Syria 1st-Hand: "The Wounded Will Be Killed" (Cook)
Claimed footage of the field hospital in Al Qusayr
Photojournalist Robert Cook, who was recently inside Syria, records his experience for Foreign Policy:
We crossed over from Lebanon at night in an SUV. We traveled down a dirt road through the mountains, skirting Lebanese checkpoints. Our car was part of a small convoy bringing supplies to the Free Syrian Army (FSA). My vehicle was bringing in medical supplies, bandages, mostly. Some of the others brought military supplies: mostly ammunition, plus a few rocket-propelled grenades. I don't know who paid for them. It wasn't much.

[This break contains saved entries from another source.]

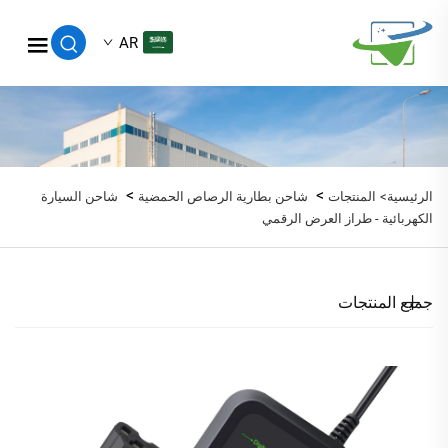
AR
>
>
الرئيسية>
المنتجات
شاحن بطارية الرصاص الحمضية
شاحن السيارة
الكهربائية - طراز العرض الرقمي
جميع المنتجات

We had to wait a while before being brought into Al Qusayr. When I arrived in the town I registered with the media center. They didn't know who I was, so I had to give them my CV and my background info. The activists who got me in there knew who I was, but not the people in Al Qusayr. So they vetted me, and everything was cool. So then I started to do some work.
Not much was going on when I arrived, aside from the Friday demonstrations against the government. It was pretty quiet. I was close to the field hospital, so I started spending time there. It wasn't a real hospital, of course -- just a bombed-out house. They converted a couple of bedrooms. When they fill up, the bodies go into the courtyard.
It's run by Dr. Qasim, a gastroenterologist. He used to run a hospital in one of the other towns in Homs Province. When the war started the army took over his hospital, so he went to Al Qusayr, and has been working there ever since, running the field hospital for the past 18 months. He's the only game in town. Whenever the Syrian army finds out where it is, they shell it. I don't know how many times it's been moved. They shelled it twice while I was there, killing two patients and wounding two or three of the medical personnel.
When I arrived it was quiet at first, but then the fighting started to pick up again in Homs. They started to shell the surrounding areas: mortars, rockets, tanks. The wounded started coming in. It just kept going on and on, and the wounded kept piling up. Government troops had taken over the state hospital in the center of town and the mayor's building and used them as sniper posts. The Syrian army would try to push their checkpoints forward into the city, and the FSA would try to repulse their advance. This went on for a few days at a time.
The FSA soldiers aren't well-trained. They have small arms, and that's pretty much it. They have homemade bombs, percussion grenades they've made with black powder and duct tape and a fuse they have to light. They have almost no basic training, and there's very little coordination. When I went with them they'd get pinned down. They'd bunch up in the doorways. The Syrian Army has helicopters, heavy artillery, even drones. There are surveillance drones overhead all the time, looking down at the rebels.